SOUTH HADLEY — Mount Holyoke College’s graduation was packed with distinguished speakers and honored graduates, as evidenced by the thick program informing attendees about the students’ accomplishments as they prepared to receive their diplomas.
But amid a heat wave expected to break high-temperature records across the region, many of the hundreds of families and students gathered in the Kendall Sports & Dance Complex used those programs as makeshift fans.
“It’s hot in here,” said Lauren Fuller, 22, who was waiting in line upstairs with her fellow students as they prepared to walk into the ceremony.
Fuller said she felt excited but also sad about her time at Mount Holyoke coming to a close — feelings echoed by Alex Fuselier, 23, who stood together with Fuller. The two were both first-generation college students, and were excited to have their loved ones in South Hadley to witness the big day.
“It’s a big achievement,” Fuselier said.
Fuller and Fuselier were two of 577 undergraduates and around 70 graduate students to matriculate on Sunday — Mount Holyoke’s 185th graduation ceremony.
Though college President Sonya Stephens is leaving the college in August, because of the disruptions of the COVID-19 pandemic it wasn’t her last commencement; Mount Holyoke will hold a commencement ceremony for its 2020 class on May 29, giving those students the celebration they never got to have after the early days of the pandemic scattered them from campus and canceled their commencement.
“Wherever the winding path, the long vistas and the forward motion may take you next, I wish you lives of continuing inquiry and meaningful pursuit, and opportunities of great purpose and transformation,” Stephens told the speakers.
The student address was given by Nicole Devon Haswell, a Chicopee native who was one of the students of nontraditional age to attend the college as a Frances Perkins scholar. She said that as a transfer student from Holyoke Community College, she looked for a college with a strong community.
“I made the right choice,” she said, tearing up. “I encountered students who did not hesitate to help this 40-something-year-old woman find her way around campus, who did not hesitate to help me in maneuvering some technology I may not have been familiar with, and who were authentically themselves in every way.”

DATASET.
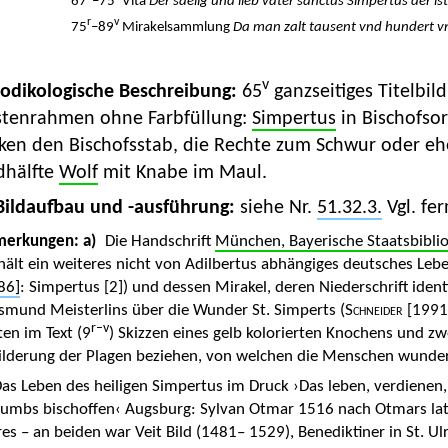
67
–75
Vita
Der saelig und lieb vater sanctus Simpertus der i
r
v
75
–89
Mirakelsammlung
Da man zalt tausent vnd hundert v
v
Kodikologische Beschreibung:
65
ganzseitiges Titelbild
stenrahmen ohne Farbfüllung:
Simpertus
in Bischofsor
ken den Bischofsstab, die Rechte zum Schwur oder eh
dhälfte
Wolf
mit Knabe im Maul.
Bildaufbau und -ausführung:
siehe Nr.
51.32.3.
Vgl. fer
merkungen:
a)
Die Handschrift
München, Bayerische Staatsbibli
hält ein weiteres nicht von Adilbertus abhängiges deutsches Lebe
86]
: Simpertus [2]) und dessen Mirakel, deren Niederschrift iden
ismund Meisterlins über die Wunder St. Simperts (
Schneider
[1991]
r–v
ten im Text (9
) Skizzen eines gelb kolorierten Knochens und zwe
ilderung der Plagen beziehen, von welchen die Menschen wunde
as Leben des heiligen Simpertus im Druck ›Das leben, verdienen
tumbs bischoffen‹ Augsburg: Sylvan Otmar 1516 nach Otmars la
res – an beiden war Veit Bild (1481– 1529), Benediktiner in St. Ul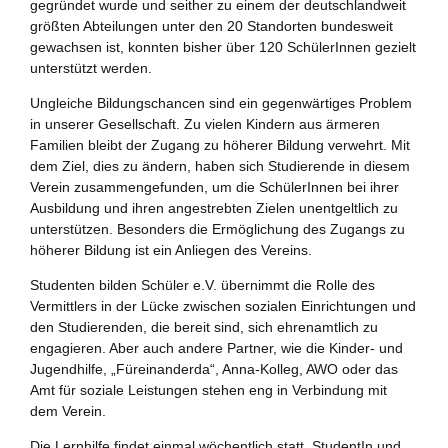
gegründet wurde und seither zu einem der deutschlandweit
Zukunftspreis
größten Abteilungen unter den 20 Standorten bundesweit
gewachsen ist, konnten bisher über 120 SchülerInnen gezielt
Themen
unterstützt werden.
Projekte
Ungleiche Bildungschancen sind ein gegenwärtiges Problem
in unserer Gesellschaft. Zu vielen Kindern aus ärmeren
Zukunftstagung
Familien bleibt der Zugang zu höherer Bildung verwehrt. Mit
dem Ziel, dies zu ändern, haben sich Studierende in diesem
Bildung für nachhaltige Entwicklung
Verein zusammengefunden, um die SchülerInnen bei ihrer
Ausbildung und ihren angestrebten Zielen unentgeltlich zu
unterstützen. Besonders die Ermöglichung des Zugangs zu
Büro für Nachhaltigkeit
höherer Bildung ist ein Anliegen des Vereins.
Aktuelles
Studenten bilden Schüler e.V. übernimmt die Rolle des
Vermittlers in der Lücke zwischen sozialen Einrichtungen und
den Studierenden, die bereit sind, sich ehrenamtlich zu
Mitmachen ?
engagieren. Aber auch andere Partner, wie die Kinder- und
Jugendhilfe, „Füreinanderda“, Anna-Kolleg, AWO oder das
Amt für soziale Leistungen stehen eng in Verbindung mit
dem Verein.
Die Lernhilfe findet einmal wöchentlich statt. StudentIn und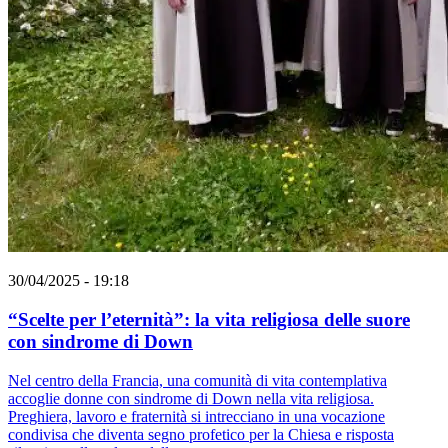
30/04/2025 - 19:18
“Scelte per l’eternità”: la vita religiosa delle suore
con sindrome di Down
Nel centro della Francia, una comunità di vita contemplativa
accoglie donne con sindrome di Down nella vita religiosa.
Preghiera, lavoro e fraternità si intrecciano in una vocazione
condivisa che diventa segno profetico per la Chiesa e risposta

REQUIRED ACTIONS.
• 1. Reproduce the passage from the commencement article that starts at "SOUTH HADLEY —" and ends at "into the ceremony.".
• 2. List every person whose words are quoted directly in the commencement article.

YOUR WRITTEN ANSWERS.
• 1.
SOUTH HADLEY — Mount Holyoke College’s graduation was packed with distinguished speakers and honored graduates, as evidenced by the thick program informing attendees about the students’ accomplishments as they prepared to receive their diplomas.
But amid a heat wave expected to break high-temperature records across the region, many of the hundreds of families and students gathered in the Kendall Sports & Dance Complex used those programs as makeshift fans.
“It’s hot in here,” said Lauren Fuller, 22, who was waiting in line upstairs with her fellow students as they prepared to walk into the ceremony.

• 2.
Lauren Fuller
Alex Fuselier
Sonya Stephens
Nicole Devon Haswell